Le gouvernement autorise les distributeurs de carburant à vendre du gazole moins résistant au froid afin de faire face aux difficultés d’approvisionnement liées au blocage du détroit d’Ormuz, sur fond de guerre au Moyen-Orient. Habituellement, ce type de carburant « non conforme aux spécifications » n’est pas autorisé à la commercialisation, il l’est désormais « à titre exceptionnel et temporaire », selon une décision de la ministre déléguée à l’énergie, prise mercredi et publiée jeudi 26 mars au Journal officiel. Cette dérogation est valable jusqu’au 31 mars.
Le gouvernement fait état dans sa décision des « difficultés exceptionnelles d’approvisionnement rencontrées dans le contexte de la guerre en Iran et du blocage du détroit d’Ormuz », et des « difficultés à s’approvisionner en gazole aux spécifications de saison ». Ainsi, « les distributeurs sont autorisés, à titre exceptionnel, à détenir en vue de la vente et à commercialiser (…) du gazole dont la température limite de filtrabilité (TLF) est de 0 °C maximum au lieu de − 15 °C maximum », c’est-à-dire moins résistant au froid.
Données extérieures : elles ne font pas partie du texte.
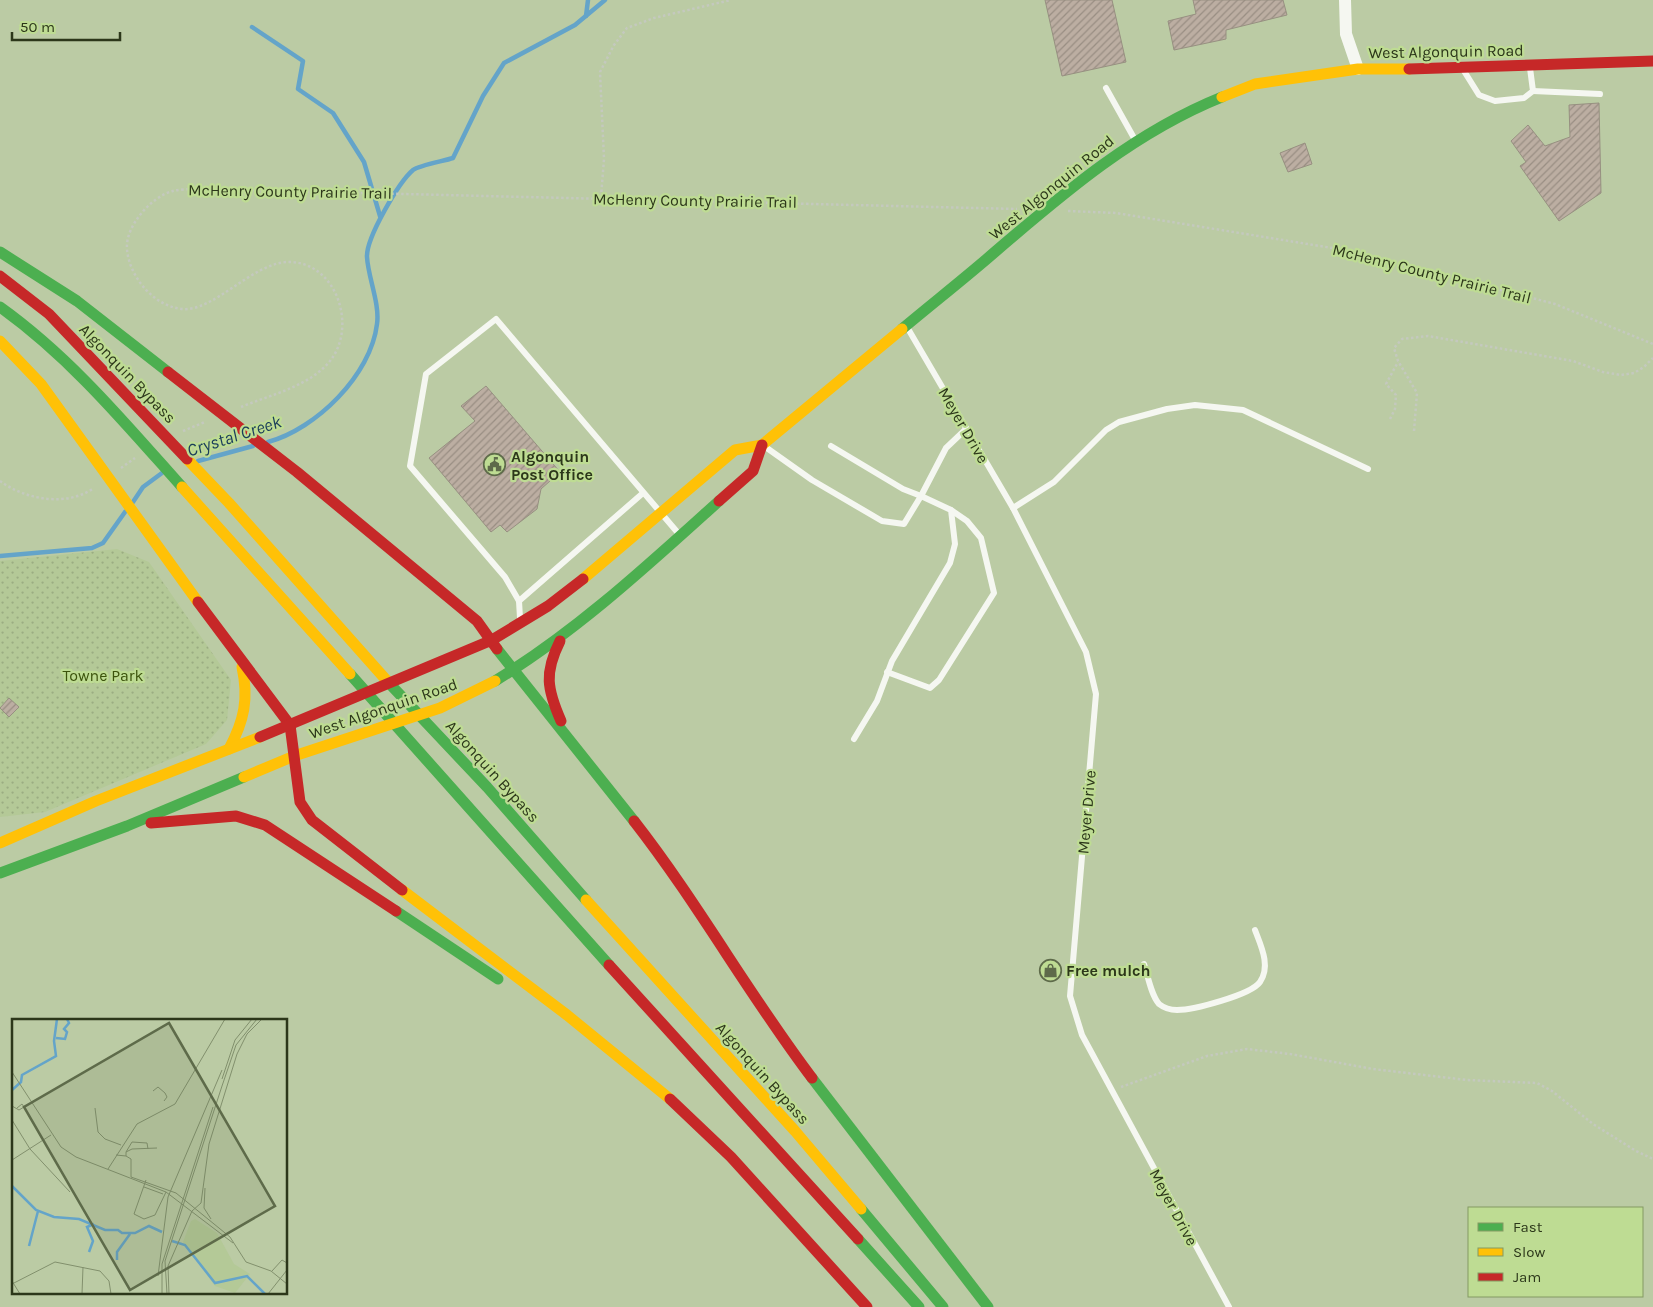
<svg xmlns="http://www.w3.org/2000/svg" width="1653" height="1307" font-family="Karla,sans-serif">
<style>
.park{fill:url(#park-dots)}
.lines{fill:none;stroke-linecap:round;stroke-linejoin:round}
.stream{stroke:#64a4c9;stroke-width:4.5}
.building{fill:url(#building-hatch);stroke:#979081}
.path{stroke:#c4c9be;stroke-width:2.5;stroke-dasharray:2.5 2.5;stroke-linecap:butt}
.lane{stroke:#f5f7f1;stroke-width:6}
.street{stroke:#f5f7f1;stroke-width:12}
.fast{stroke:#4caf50;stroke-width:11}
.slow{stroke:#ffc107;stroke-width:11}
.jam{stroke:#c62828;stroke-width:11}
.labels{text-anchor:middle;stroke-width:4.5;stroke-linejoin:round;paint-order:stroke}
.street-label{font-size:16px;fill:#2c371a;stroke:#bedc93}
.poi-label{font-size:16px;font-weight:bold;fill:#2c371a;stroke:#bedc93;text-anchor:start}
.park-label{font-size:16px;fill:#3c530c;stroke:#bedc93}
.water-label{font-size:18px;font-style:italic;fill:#1a3d5a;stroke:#bedc93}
.inset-river{fill:none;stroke:#64a4c9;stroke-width:2.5}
.inset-road{fill:none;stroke:#82906d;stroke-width:1}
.view{fill:#5e6b4a;fill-opacity:0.15;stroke:#5e6b4a;stroke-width:2.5}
.inset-edge{fill:none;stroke:#2c371a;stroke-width:2.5}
</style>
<defs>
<pattern id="park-dots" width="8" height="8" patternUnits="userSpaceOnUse" patternTransform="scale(1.25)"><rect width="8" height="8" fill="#b4c997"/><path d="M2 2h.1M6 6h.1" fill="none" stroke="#9bad82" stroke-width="1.8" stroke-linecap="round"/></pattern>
<pattern id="building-hatch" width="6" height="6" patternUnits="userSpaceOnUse" patternTransform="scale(1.25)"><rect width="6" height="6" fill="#bcaea2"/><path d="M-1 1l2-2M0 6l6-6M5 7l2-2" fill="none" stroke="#998e83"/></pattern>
</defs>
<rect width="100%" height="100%" fill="#bbcba4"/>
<path class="park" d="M117,549L149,562L231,680L227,720L206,744L45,812L0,817V561Z"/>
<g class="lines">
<g class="stream">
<path d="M586,16L588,0"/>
<path d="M252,27L303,61L298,89L333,113L364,162L380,216"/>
<path d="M268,442C316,429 371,375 377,324C380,304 368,277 367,257C366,238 399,182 413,170C420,165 444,161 453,158L483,96L504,63L575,25L605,0"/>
<path d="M198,461L253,446"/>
<path d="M133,502L143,487L162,473"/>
<path d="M0,556L92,548L103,543L125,512"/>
</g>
</g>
<g class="building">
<path d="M1045,0H1112L1126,62L1062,76Z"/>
<path d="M1193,0H1283L1287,15L1226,30V39L1174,50L1168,21L1196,14Z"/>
<path d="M1599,103L1601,193L1559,221L1520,166L1526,162L1511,141L1528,125L1545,146L1570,137L1569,105Z"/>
<path d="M1305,143L1312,164L1288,172L1280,153Z"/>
<path d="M486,386L560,472L541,489L537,509L507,532L500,525L491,532L429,458L475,421L461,406Z"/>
<path d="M9,698L19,707L9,717L0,708Z"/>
</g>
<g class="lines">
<g class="path">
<path d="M601,197L604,159L600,72L614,45L627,28L654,18L731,0"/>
<path d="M1068,211L1116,213L1357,252L1555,304L1653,344"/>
<path d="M241,407C270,395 310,386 330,361C358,326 336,261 288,262C252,263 214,312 182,309C153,306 129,276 127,249C125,226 152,196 173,191C181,189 191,189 199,189L1017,209"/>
<path d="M1390,419L1395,409L1396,395L1386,384L1398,362"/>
<path d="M183,431L205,422"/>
<path d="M1414,431L1417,393L1398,361L1394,348L1402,339L1428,336L1573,361L1603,372L1621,375L1634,373L1644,367L1653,358"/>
<path d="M121,468L135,458"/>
<path d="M0,481C26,500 67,507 94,488"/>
<path d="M1121,1087L1207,1056L1247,1049L1290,1054L1373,1069L1467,1080L1537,1083L1552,1091L1593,1124L1636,1151L1653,1159"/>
</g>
<g class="lane">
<path d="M1464,71L1479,95L1495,101L1524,98L1533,91L1530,68"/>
<path d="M1106,88L1134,138"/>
<path d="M1533,91L1600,94"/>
<path d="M907,327L1013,508L1086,652L1096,694L1070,996L1082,1035L1229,1307"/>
<path d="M764,446L812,480L882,521L904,524L921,496L903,489L831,446"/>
<path d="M1013,508L1054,482L1106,430L1119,422L1167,409L1195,405L1243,410L1368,469"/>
<path d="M519,601L643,493"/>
<path d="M520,618L519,601L505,577L410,466L426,374L496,319L678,533"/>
<path d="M887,672L930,688L939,680L994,593L981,538L967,521L951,510"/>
<path d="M854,739L877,701L892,661L950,563L955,544L951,510L921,496L946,448L966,429"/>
<path d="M1144,964C1148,976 1151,995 1159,1004C1164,1008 1170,1010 1177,1010C1193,1010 1251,995 1260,982C1271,966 1261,946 1255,930"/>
</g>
<path class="street" d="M1345,0L1346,34L1358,69"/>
<g class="fast">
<path d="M0,252L77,301L168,372"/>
<path d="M0,307C70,357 125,423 182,487"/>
<path d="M902,329C933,303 965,278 996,251C1066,191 1135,132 1222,97"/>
<path d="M497,649L634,821"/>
<path d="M350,674L609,965"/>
<path d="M495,681C577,631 648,565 719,501"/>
<path d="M388,682L487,787L586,900"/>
<path d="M0,873L127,826L244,777"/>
<path d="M396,911L498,979"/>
<path d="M812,1078L988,1307"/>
<path d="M861,1209L943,1307"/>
<path d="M858,1239L919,1307"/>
</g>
<g class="slow">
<path d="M1222,97L1255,84L1358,69H1409"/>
<path d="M0,341L41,384L198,602"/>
<path d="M187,459L229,503L388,682"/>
<path d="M182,487L350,674"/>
<path d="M583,579L735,450L762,445L902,329"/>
<path d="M229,749C244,721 249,699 242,667"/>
<path d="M244,777L294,756L440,708L495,681"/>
<path d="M0,843L96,801L260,737"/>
<path d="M402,890L567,1015L670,1099"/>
<path d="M586,900L795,1131L861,1209"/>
</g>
<g class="jam">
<path d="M1409,69L1653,61"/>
<path d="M0,276L49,314L187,459"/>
<path d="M168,372L297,472L477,621L497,649"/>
<path d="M719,501L753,471L762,445"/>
<path d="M198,602L290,725L300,802L312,820L402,890"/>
<path d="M560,641C544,673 547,689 561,721"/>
<path d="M260,737L492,640L548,606L583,579"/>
<path d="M634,821C698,903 749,995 812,1078"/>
<path d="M151,823L236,816L265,825L396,911"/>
<path d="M609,965L858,1239"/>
<path d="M670,1099L731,1157L867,1307"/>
</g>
</g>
<defs>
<symbol id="civic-ring" viewBox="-11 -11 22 22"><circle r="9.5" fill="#bedc93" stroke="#5e6b4a" stroke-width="1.5"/><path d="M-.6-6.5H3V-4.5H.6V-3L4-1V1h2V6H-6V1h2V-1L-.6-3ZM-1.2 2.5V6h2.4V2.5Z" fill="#5e6b4a"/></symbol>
<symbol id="shop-ring" viewBox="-11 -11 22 22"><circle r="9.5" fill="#bedc93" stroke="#5e6b4a" stroke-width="1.5"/><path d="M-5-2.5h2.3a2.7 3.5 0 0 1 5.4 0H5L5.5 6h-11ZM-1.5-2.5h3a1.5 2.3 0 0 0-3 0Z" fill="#5e6b4a"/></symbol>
</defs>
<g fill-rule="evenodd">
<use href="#civic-ring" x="482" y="452" width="25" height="25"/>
<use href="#shop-ring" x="1038" y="958" width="25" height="25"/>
</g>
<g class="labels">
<g class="street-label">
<text transform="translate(1446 51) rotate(-1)" y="6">West Algonquin Road</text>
<text transform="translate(1051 187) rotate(-39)" y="6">West Algonquin Road</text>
<text transform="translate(290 191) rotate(1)" y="6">McHenry County Prairie Trail</text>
<text transform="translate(695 200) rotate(1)" y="6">McHenry County Prairie Trail</text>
<text transform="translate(1432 273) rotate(14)" y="6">McHenry County Prairie Trail</text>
<text transform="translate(128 373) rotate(46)" y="6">Algonquin Bypass</text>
<text transform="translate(964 425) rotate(60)" y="6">Meyer Drive</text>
<text transform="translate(383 708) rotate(-19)" y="6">West Algonquin Road</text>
<text transform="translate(493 771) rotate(48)" y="6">Algonquin Bypass</text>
<text transform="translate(1086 812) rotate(-85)" y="6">Meyer Drive</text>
<text transform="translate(763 1073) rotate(48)" y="6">Algonquin Bypass</text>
<text transform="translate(1174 1207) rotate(62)" y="6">Meyer Drive</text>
</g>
<g class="poi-label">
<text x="511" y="462">Algonquin<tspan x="511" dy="18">Post Office</tspan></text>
<text x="1066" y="976">Free mulch</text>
</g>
<g class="park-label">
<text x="103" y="681">Towne Park</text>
</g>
<g class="water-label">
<text transform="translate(234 436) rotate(-18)" y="6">Crystal Creek</text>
</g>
</g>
<g transform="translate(12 1019)">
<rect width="275" height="275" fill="#bbcba4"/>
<path d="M183,200L205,214L222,245L238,255L223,274L203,267L171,223L179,202Z" fill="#b4c997"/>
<path class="inset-river" d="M44,19L53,20L55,13L52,10L57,4L55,0M0,71L9,63L10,56L44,37L42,22L45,0M0,167L24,191L42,198L67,200L93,211H106L110,214H123L137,207L150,213M160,222L173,226L203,264L235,257L253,275M17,227L26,192M77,233L81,222L75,208L82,205M105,241V233L118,215"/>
<path class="inset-road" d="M0,53L49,128L64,138L154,173L221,224M210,60L223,21L240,0M141,72L146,68L153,74L155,78L152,82M0,87L7,91L12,88L10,85L5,89M83,89L86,113L93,120L109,126M0,101L18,130L58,173M114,133L120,123L135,124L136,130M104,136L114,137V133L120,130L145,129M114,137L119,140V158M0,141L39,116M96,150L125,105L163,85L213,0M119,158L164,174L218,218L234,243L259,252L275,265M134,161L122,195L132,200L143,196L154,173M132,168L151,175M193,169L192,189L199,200M260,252L270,241L275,244M146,257L156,178L210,51M0,262L8,275M0,265L43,243L88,252L97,262L99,275M70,275L71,248M150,275V245L201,88M155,275L153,242L210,67L224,26L245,0M157,275L156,247L180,192L189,184L197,125L225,35L235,15L250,0M256,275L275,251"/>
<path class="view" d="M157,4L263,187L118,271L12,88Z"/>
<rect width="275" height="275" class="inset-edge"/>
</g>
<rect x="1468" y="1207" width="175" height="90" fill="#bedc93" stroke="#849a63"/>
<rect x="1478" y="1223" width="25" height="8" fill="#4caf50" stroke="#849a63"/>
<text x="1513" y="1232" font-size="15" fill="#2c371a">Fast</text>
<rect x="1478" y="1248" width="25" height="8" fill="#ffc107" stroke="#849a63"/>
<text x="1513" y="1257" font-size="15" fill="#2c371a">Slow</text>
<rect x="1478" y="1273" width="25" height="8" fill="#c62828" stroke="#849a63"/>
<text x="1513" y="1282" font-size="15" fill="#2c371a">Jam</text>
<path d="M12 32v8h108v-8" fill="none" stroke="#2c371a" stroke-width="2.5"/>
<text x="20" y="32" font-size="15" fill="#2c371a" stroke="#bedc93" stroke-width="4" paint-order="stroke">50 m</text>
</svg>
Il est toutefois précisé que les distributeurs « devront informer leurs clients des risques liés à l’utilisation de ce produit dans les zones et durant les périodes où la température peut être inférieure à 0 °C (zones montagneuses, conditions climatiques hivernales) » et que ces derniers assumeront « l’entière responsabilité de tout problème pouvant survenir lors de l’utilisation de ce gazole ».
Une augmentation de 29 % des prix du gazole
« Cela permet d’augmenter notamment de 20 % la production de gazole sans attendre le 1er avril sur le site de Rhône Energies (à Fos-sur-Mer), ce sera plus marginal pour les autres raffineries », a commenté Bercy. Il s’agit, selon le ministère de l’économie, de « mettre davantage d’hydrocarbures en circulation, de participer à la stabilisation du marché, mais aussi de renforcer notre souveraineté énergétique ».
En France, les prix du gazole ont augmenté de près de 29 % depuis le 27 février, veille de l’attaque israélo-américaine sur l’Iran, d’après un calcul réalisé par l’Agence France-Presse sur les prix rapportés à un site gouvernemental par quelque 9 600 stations.
Le quasi-blocage par l’Iran du détroit d’Ormuz, par où transite en temps normal 20 % du pétrole et du gaz naturel liquéfié mondiaux, a provoqué une hausse d’environ 60 % des cours du brut. Jeudi, les cours du baril de pétrole, tant du brent, référence mondiale, que du WTI, référence américaine, remontaient à nouveau après un léger repli la veille. Vers 17 h 45 le baril de brent s’échangeait à 108,80 dollars (soit 93,82 euros) (+ 6,44 %), et le WTI américain à 95,09 dollars (soit 82,00 euros) (+ 5,28 %).